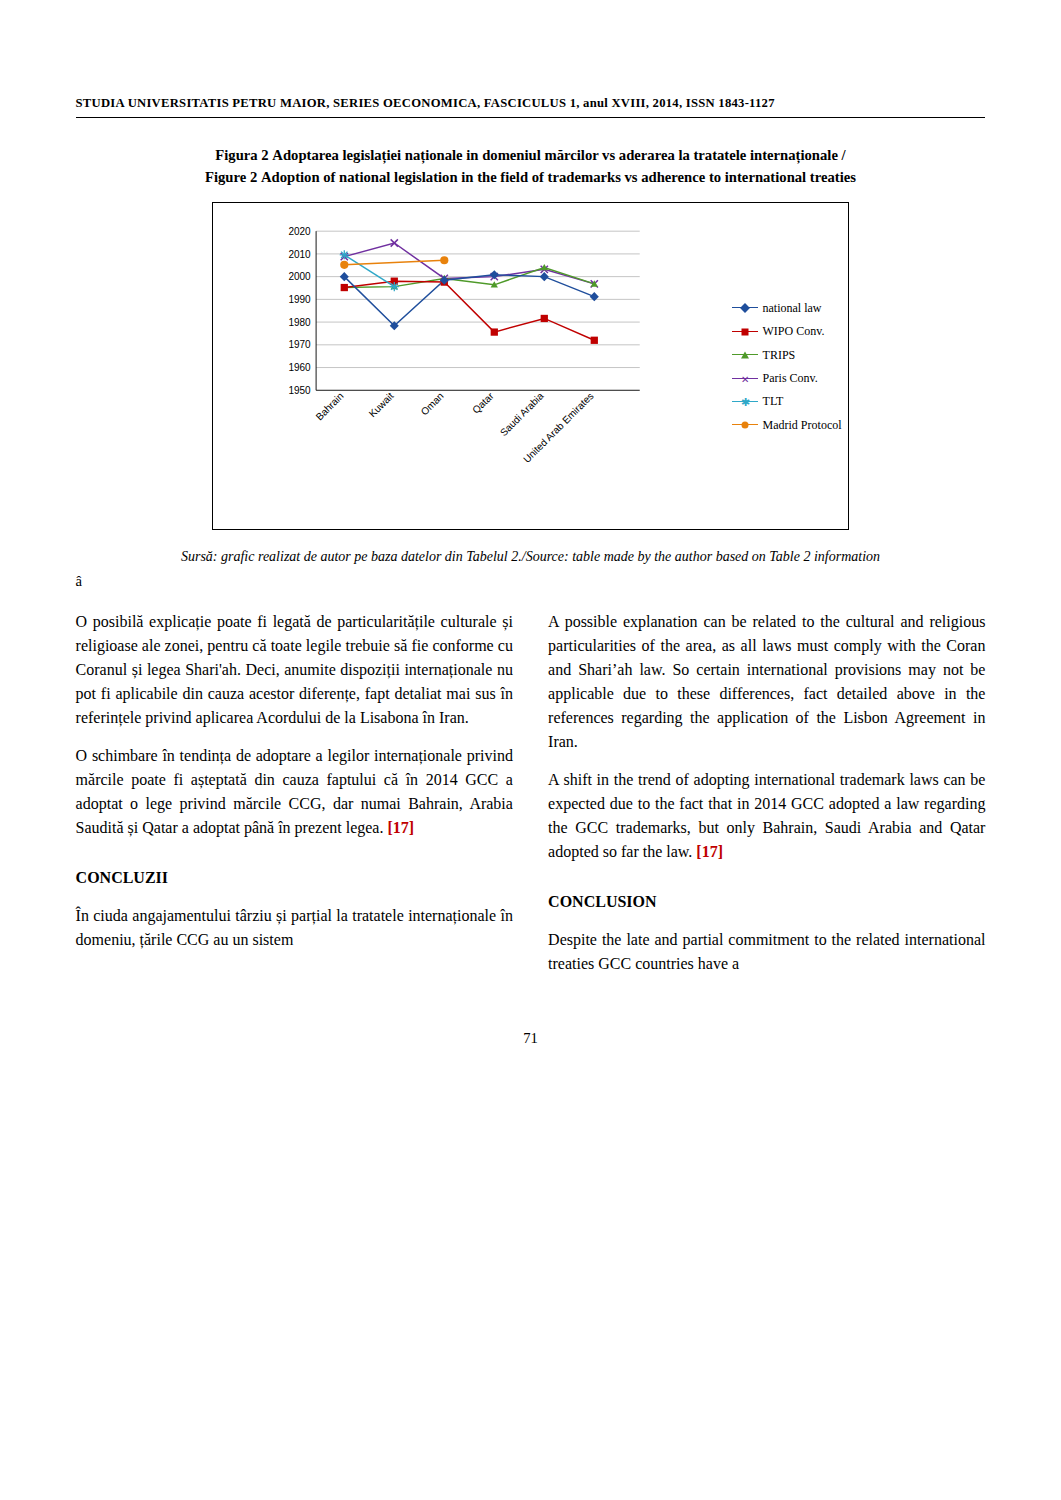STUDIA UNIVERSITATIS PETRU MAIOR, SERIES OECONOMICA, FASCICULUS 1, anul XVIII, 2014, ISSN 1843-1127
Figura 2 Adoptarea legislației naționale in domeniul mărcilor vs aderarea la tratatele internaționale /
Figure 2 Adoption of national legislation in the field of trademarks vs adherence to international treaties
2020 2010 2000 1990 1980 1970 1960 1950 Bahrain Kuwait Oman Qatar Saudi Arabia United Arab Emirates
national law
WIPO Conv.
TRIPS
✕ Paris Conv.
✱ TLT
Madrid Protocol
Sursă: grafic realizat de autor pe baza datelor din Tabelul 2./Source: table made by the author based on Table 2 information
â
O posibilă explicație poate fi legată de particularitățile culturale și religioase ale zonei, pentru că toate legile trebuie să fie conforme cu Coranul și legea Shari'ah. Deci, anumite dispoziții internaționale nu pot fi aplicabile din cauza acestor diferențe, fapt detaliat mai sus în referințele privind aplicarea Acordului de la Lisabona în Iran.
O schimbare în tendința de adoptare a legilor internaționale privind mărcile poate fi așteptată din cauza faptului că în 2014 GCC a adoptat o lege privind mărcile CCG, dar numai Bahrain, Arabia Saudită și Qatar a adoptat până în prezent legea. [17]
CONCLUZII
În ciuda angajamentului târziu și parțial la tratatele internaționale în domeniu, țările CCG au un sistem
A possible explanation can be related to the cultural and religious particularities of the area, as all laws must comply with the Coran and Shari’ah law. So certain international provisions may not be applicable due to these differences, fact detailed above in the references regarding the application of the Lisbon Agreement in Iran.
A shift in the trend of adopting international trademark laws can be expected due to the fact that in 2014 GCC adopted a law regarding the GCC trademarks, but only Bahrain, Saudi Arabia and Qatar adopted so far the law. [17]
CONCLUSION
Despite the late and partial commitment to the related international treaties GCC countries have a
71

•••••

** Try it **
Your answer should be the lines of the records that hold the string "related".

** Result of this exercise **
A possible explanation can be related to the cultural and religious particularities of the area, as all laws must comply with the Coran and Shari’ah law. So certain international provisions may not be applicable due to these differences, fact detailed above in the references regarding the application of the Lisbon Agreement in Iran.
Despite the late and partial commitment to the related international treaties GCC countries have a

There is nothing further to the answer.